When instantiated, the required rate can be obtained via handle.sample_rate. Expected number of audio samples per frame is handle.frame_length. The engine accepts 16-bit linearly-encoded PCM and operates on single-channel audio. The set of supported commands can be retrieved (in YAML format) via handle.context_info.

def get_next_audio_frame():
    pass

while True:
    handle.process(get_next_audio_frame())

When done, resources have to be released explicitly handle.delete().

NodeJS

The Picovoice SDK for NodeJS is available from NPM:

yarn add @picovoice/picovoice-node

(or)

npm install @picovoice/picovoice-node

The SDK provides the Picovoice class. Create an instance of this class using a Porcupine keyword (with .ppn extension) and Rhino context file (with .rhn extension), as well as callback functions that will be invoked on wake word detection and command inference completion events, respectively:

const Picovoice = require("@picovoice/picovoice-node");

let keywordCallback = function (keyword) {
  console.log(`Wake word detected`);
};

let inferenceCallback = function (inference) {
  console.log("Inference:");
  console.log(JSON.stringify(inference, null, 4));
};

let handle = new Picovoice(
  keywordArgument,
  keywordCallback,
  contextPath,
  inferenceCallback
);

The keywordArgument can either be a path to a Porcupine keyword file (.ppn), or one of the built-in keywords (integer enums). The contextPath is the path to the Rhino context file (.rhn).

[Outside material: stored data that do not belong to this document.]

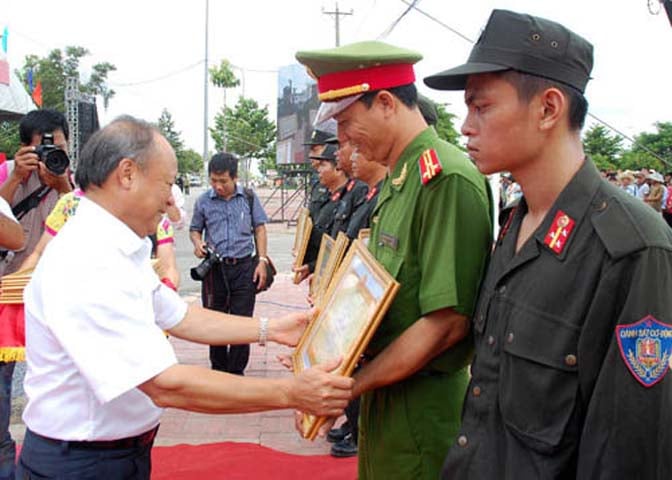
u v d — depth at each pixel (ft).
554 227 4.33
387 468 6.25
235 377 5.40
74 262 5.14
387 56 5.90
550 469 4.20
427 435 6.02
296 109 76.54
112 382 5.03
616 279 3.95
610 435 3.88
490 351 4.71
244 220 15.49
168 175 5.58
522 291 4.46
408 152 6.11
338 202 13.70
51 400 5.48
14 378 15.31
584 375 4.09
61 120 11.22
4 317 8.38
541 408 4.25
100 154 5.31
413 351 5.44
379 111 6.05
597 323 4.01
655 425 3.85
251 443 11.87
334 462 11.00
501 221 5.29
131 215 5.47
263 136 148.36
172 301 7.00
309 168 72.79
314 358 6.16
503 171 4.63
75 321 5.06
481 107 4.53
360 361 6.32
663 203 45.91
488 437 4.67
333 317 6.13
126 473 5.74
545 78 4.31
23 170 10.52
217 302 15.60
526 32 4.32
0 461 8.86
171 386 5.23
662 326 3.84
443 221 5.43
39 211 10.98
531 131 4.39
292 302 26.22
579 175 4.35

Upon constructing the Picovoice class, send it frames of audio via its process method. Internally, Picovoice will switch between wake word detection and inference. The Picovoice class includes frameLength and sampleRate properties for the format of audio required.

// process audio frames that match the Picovoice requirements (16-bit linear pcm audio, single-channel)
while (true) {
  handle.process(frame);
}

As the audio is processed through the Picovoice engines, the callbacks will fire.

.NET

You can install the latest version of Picovoice by adding the latest Picovoice NuGet package in Visual Studio or using the .NET CLI.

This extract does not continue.